§ **Exercise 1**
In the forum thread about trust in marriage, how much money did M2 secretly give a family member?

How do you even begin to do that? Everyone has their flaws, no doubt, and there is no perfect mate. No matter who we choose, we will have to put up with things we don't like.

Maybe I'm too much of a loner or something. I just couldn't keep loving someone that I didn't really trust. And I couldn't trust someone who betrayed me like that. 

All of hubby's wonderful qualities would evaporate in a nanosecond, and in my eyes, he would just be some dude who I need to steer clear of or he will hurt me again.


----------



## MEM2020

Jade,
Five years ago - M2 confessed that - 20 years earlier she had helped out a family member financially - behind my back and directly against my wishes. 

We're out walking - she tells me this - I look over - and she looks really anxious. 

So I just ask her - how many times she has done that during the marriage. Once she says - just once. I ask her - babe - it's 20 years past now - it was 500 dollars - why are you telling me this?

M2 says it's been bothering her ever since. 

I just shrug and say - that's sad - and I hope the 500 helped your cousin. 

So let me get this straight - I should now not trust M2 because 25 years ago, under some family pressure she was dishonest with how she handled something financial? Despite being totally honest and disciplined with money the whole rest of the marriage. 





wild jade said:


> How do you even begin to do that? Everyone has their flaws, no doubt, and there is no perfect mate. No matter who we choose, we will have to put up with things we don't like.
> 
> Maybe I'm too much of a loner or something. I just couldn't keep loving someone that I didn't really trust. And I couldn't trust someone who betrayed me like that.
> 
> All of hubby's wonderful qualities would evaporate in a nanosecond, and in my eyes, he would just be some dude who I need to steer clear of or he will hurt me again.


----------



## john117

If $500 was a months wages for you back then, it would be a bit different than if it was pocket change... Context is king.


----------



## jld

MEM11363 said:


> Jade,
> Five years ago - M2 confessed that - 20 years earlier she had helped out a family member financially - behind my back and directly against my wishes.
> 
> We're out walking - she tells me this - I look over - and she looks really anxious.

§ **Listed entries**

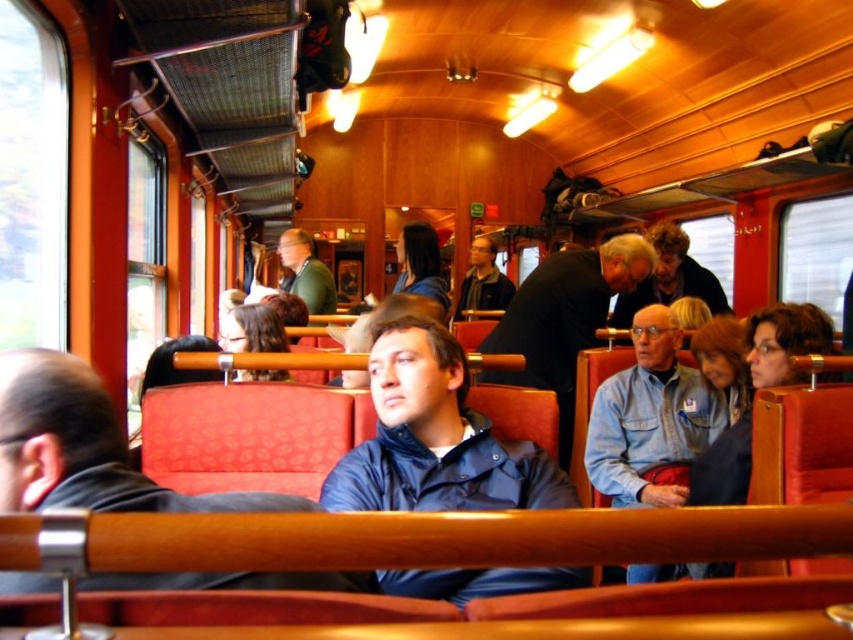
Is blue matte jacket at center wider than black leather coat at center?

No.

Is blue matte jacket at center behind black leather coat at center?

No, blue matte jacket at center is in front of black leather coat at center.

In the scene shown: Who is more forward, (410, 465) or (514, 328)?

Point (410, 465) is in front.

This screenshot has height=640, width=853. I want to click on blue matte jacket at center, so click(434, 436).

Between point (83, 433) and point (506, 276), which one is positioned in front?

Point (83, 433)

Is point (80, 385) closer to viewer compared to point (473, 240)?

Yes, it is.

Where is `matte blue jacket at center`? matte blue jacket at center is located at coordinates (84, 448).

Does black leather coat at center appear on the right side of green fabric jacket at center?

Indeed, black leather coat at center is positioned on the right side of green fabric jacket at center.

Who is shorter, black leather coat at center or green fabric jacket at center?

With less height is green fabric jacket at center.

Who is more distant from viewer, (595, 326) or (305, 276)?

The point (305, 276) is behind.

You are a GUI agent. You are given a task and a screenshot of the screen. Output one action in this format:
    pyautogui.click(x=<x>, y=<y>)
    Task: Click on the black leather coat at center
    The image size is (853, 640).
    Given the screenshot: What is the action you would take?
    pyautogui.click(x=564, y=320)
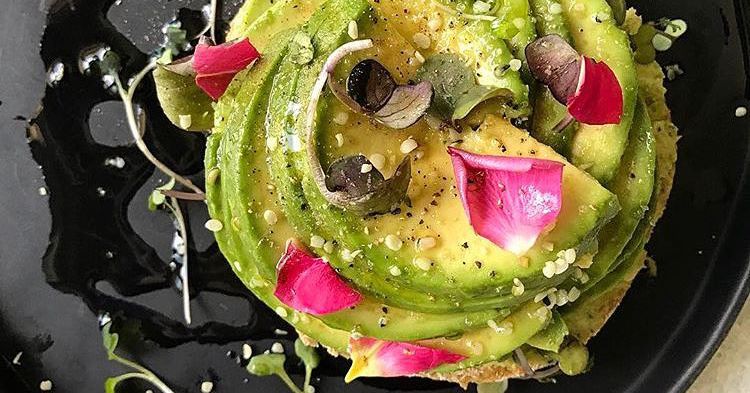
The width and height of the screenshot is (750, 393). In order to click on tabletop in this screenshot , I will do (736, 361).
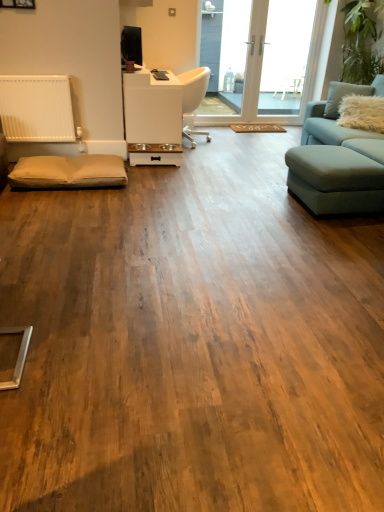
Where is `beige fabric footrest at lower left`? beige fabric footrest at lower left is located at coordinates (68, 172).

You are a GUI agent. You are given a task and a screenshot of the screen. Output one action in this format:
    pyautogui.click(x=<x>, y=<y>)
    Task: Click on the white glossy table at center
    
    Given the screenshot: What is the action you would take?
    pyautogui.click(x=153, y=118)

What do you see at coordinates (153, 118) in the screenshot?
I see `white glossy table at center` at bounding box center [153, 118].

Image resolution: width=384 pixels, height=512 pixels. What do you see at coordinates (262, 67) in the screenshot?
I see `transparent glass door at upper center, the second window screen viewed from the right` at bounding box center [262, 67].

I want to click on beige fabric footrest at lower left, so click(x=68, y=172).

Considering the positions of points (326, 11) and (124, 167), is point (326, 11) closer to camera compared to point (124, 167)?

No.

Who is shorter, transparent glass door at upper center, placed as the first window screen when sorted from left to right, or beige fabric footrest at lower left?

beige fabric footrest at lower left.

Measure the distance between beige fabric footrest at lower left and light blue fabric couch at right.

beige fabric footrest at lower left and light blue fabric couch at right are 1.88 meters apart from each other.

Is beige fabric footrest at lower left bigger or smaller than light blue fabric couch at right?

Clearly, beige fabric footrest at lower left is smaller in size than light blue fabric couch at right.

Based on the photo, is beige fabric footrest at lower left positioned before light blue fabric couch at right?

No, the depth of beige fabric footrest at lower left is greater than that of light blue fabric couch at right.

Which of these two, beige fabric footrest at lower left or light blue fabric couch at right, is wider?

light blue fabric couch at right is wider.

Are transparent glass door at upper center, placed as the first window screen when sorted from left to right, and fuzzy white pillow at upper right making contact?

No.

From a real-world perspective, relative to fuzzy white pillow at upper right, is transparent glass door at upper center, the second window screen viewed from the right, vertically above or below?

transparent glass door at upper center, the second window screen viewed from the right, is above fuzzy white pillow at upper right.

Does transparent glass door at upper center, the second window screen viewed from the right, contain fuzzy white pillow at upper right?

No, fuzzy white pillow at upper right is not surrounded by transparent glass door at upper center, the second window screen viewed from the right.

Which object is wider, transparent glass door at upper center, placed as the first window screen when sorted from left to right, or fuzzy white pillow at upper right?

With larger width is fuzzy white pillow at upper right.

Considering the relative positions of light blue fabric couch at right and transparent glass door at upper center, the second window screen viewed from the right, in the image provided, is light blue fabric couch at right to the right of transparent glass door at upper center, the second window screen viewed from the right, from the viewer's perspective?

§ **Exercise 2**
Please copy the listing from its start through the line that contains "In the scene", inclusive, swapping "wider" for "taller" and changing nothing else. Leave the pictures out.

§ **Result 1**
500 dollars.

§ **Result 2**
Is blue matte jacket at center taller than black leather coat at center?

No.

Is blue matte jacket at center behind black leather coat at center?

No, blue matte jacket at center is in front of black leather coat at center.

In the scene shown: Who is more forward, (410, 465) or (514, 328)?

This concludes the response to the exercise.